Prosecutors seek to overturn a court ruling suppressing video footage of NBA YoungBoy in his ongoing gun case.
According to documents obtained by AllHipHop, prosecutors say they didn’t bring up two key points in the proceedings of the original ruling. The government believes these arguments invalidate NBA YoungBoy’s case for suppressing footage, which allegedly shows in him in possession of a firearm.
“[Kentrell] Gaulden has no Fourth Amendment property interest in the videos as they were commissioned by a limited liability company named Big38Enterprise,” prosecutors argue. “Gaulden has no Fourth Amendment privacy interest in the videos because they depict conduct exposed to the public. Because Gaulden does not have a protected property or privacy interest in the videos, he has no standing to compel the extreme remedy of suppression. This Court should thus reconsider its ruling—despite the United States’ failure to adequately bring these issues to the Court’s attention before issuance of the ruling—to avoid a miscarriage of justice.”
A court previously ruled NBA YoungBoy maintains intellectual property interest in the footage because he commissioned the videos. But the prosecution claims that’s not the case.

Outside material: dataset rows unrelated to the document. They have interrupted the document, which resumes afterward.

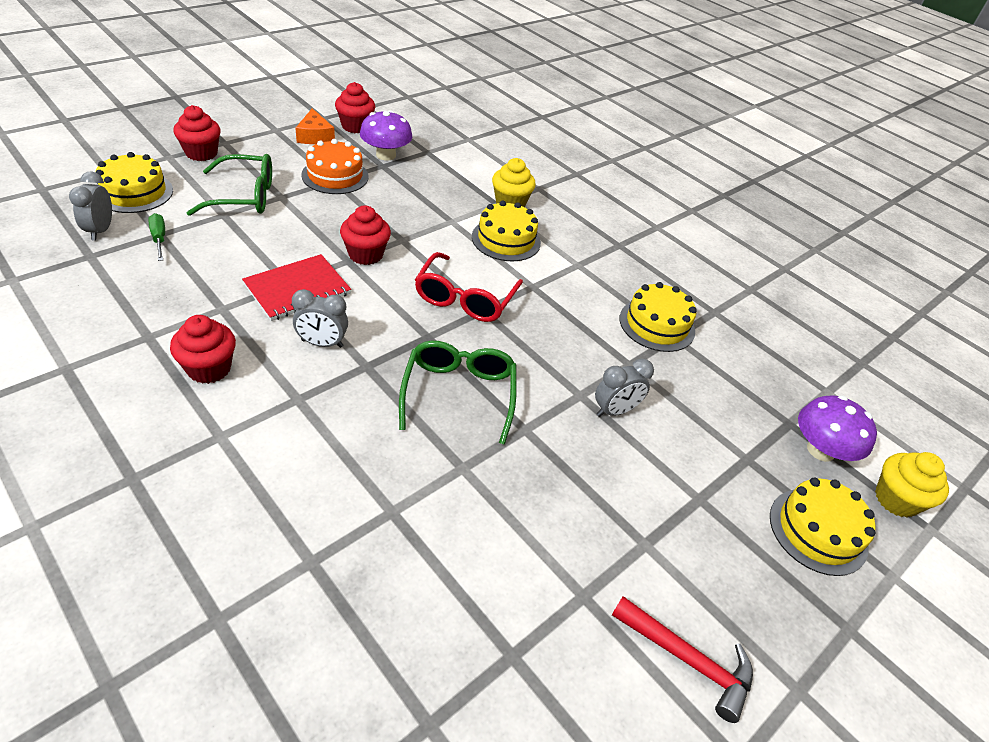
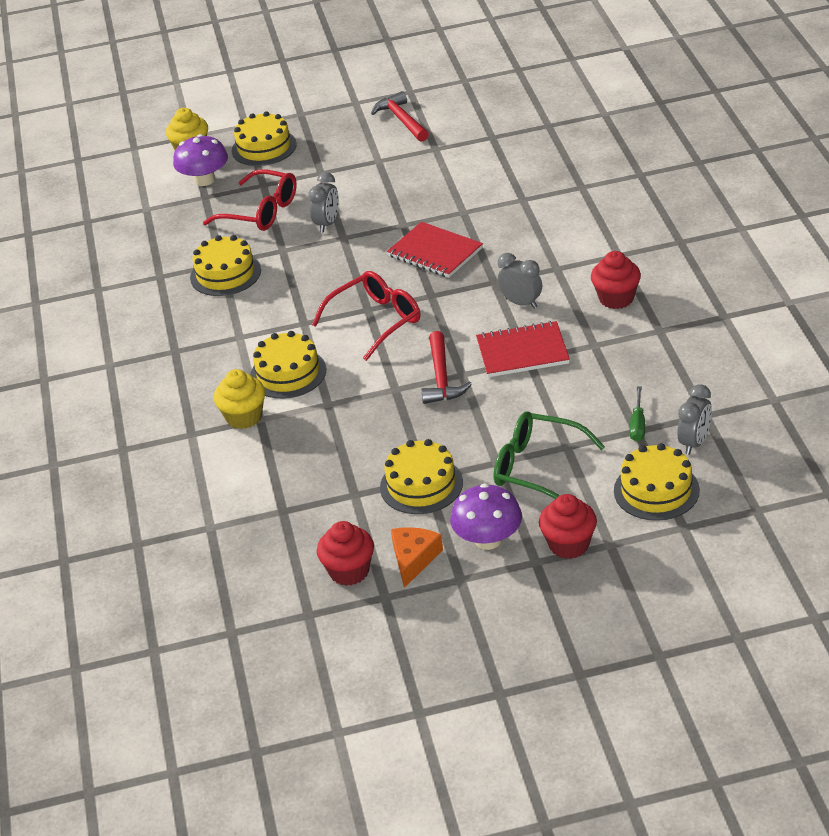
camera: 140 degrees left, 5 degrees down
(335, 176) = (421, 485): orange cake -> yellow cake
(365, 254) = (441, 377): red cupcake -> red hammer
(386, 155) = (340, 511): purple mushroom -> purple mushroom (488, 540)
(459, 393) = (435, 252): green glasses -> red notebook
(615, 411) = (327, 224): grey clock -> grey clock turned 105 degrees clockwise
(705, 413) = (261, 212): none -> red glasses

“The only evidence about who commissioned the videos is the evidence that [Marvin] Ramsey was paid by ‘Gaulden’s company,’” prosecutors say. “It was thus the company, and not Gaulden, who commissioned the videos. Assuming that commissioning of the videos created a property interest in the commissioning party, the property interest here vested in the corporation, not in Gaulden.”

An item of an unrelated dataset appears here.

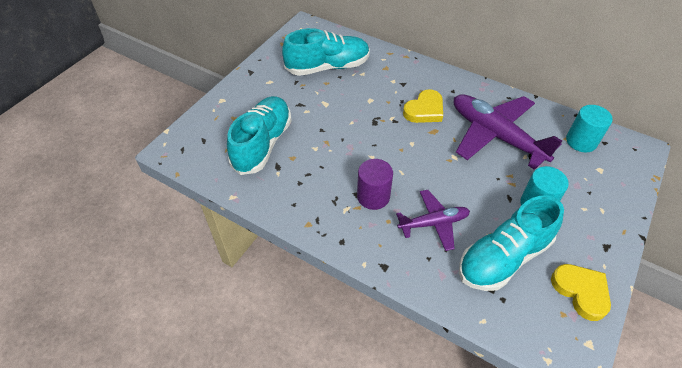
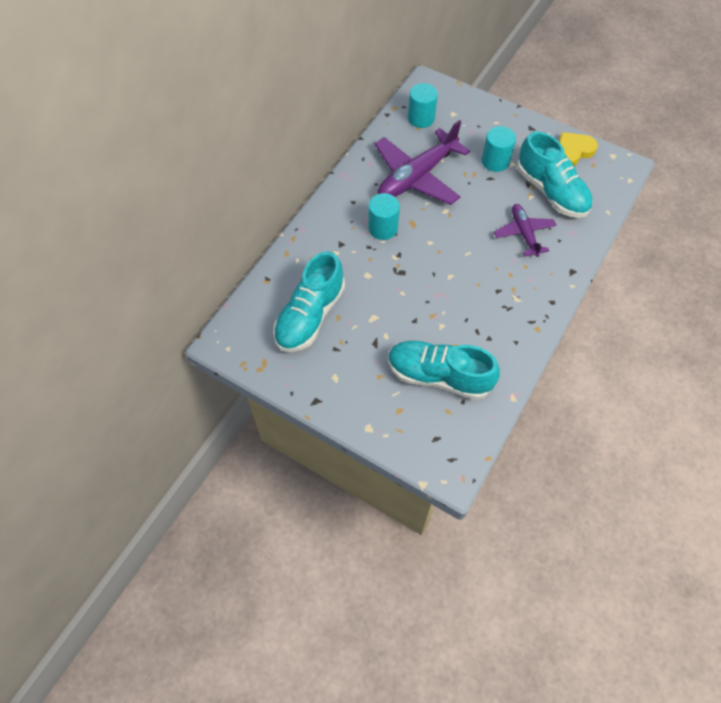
camera: 90 degrees left, 10 degrees up
(328, 67) = (310, 316): turquoise shoe -> turquoise shoe turned 135 degrees counterclockwise
(373, 196) = (499, 276): purple cylinder -> none
(424, 110) = (383, 228): yellow heart -> turquoise cylinder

Prosecutors cite Louisiana law, which says a corporation is a separate entity from its shareholders. Under the law, shareholder interests don’t equate to ownership of the company’s assets.
“Gaulden, therefore, has no property interest in the videos,” the feds contend. “Neither can Gaulden assert the corporation’s property interest as a basis for standing. In its ruling, the Court concluded that it doesn’t matter whether the property interest belongs to the corporation or to Gaulden personally. But it does. As explained by the Fifth Circuit, the ‘normal rule’ is that a corporation’s owners do not have standing to challenge seizure of the corporation’s property … Simply stated, Gaulden cannot establish standing based on his company’s property interest in the videos.”
The prosecution also counters one of NBA YoungBoy’s original arguments. The government claims it won’t be violating his privacy even though the hard drive may contain “intimate footage” of NBA YoungBoy and his family.
“Despite having presented no evidence of the videos’ content, Gaulden alleges that the seized videos contain ‘intimate footage of Gaulden with his family,” the feds note. “However, as described in the United States’ original opposition and never disputed by Gaulden, the only videos that the United States intends to offer as evidence at trial do not depict such private matters. Rather, they depict Gaulden engaging in criminal activity—i.e., possessing firearms—in public.”
Prosecutors conclude, “The compelling evidence of Gaulden’s brazen criminal activity should not be excluded from trial because Gaulden’s personal rights were not violated by the searches and seizures at issue. It was Gaulden’s burden to prove standing, and he did not do so. The video evidence should therefore be admitted at trial.”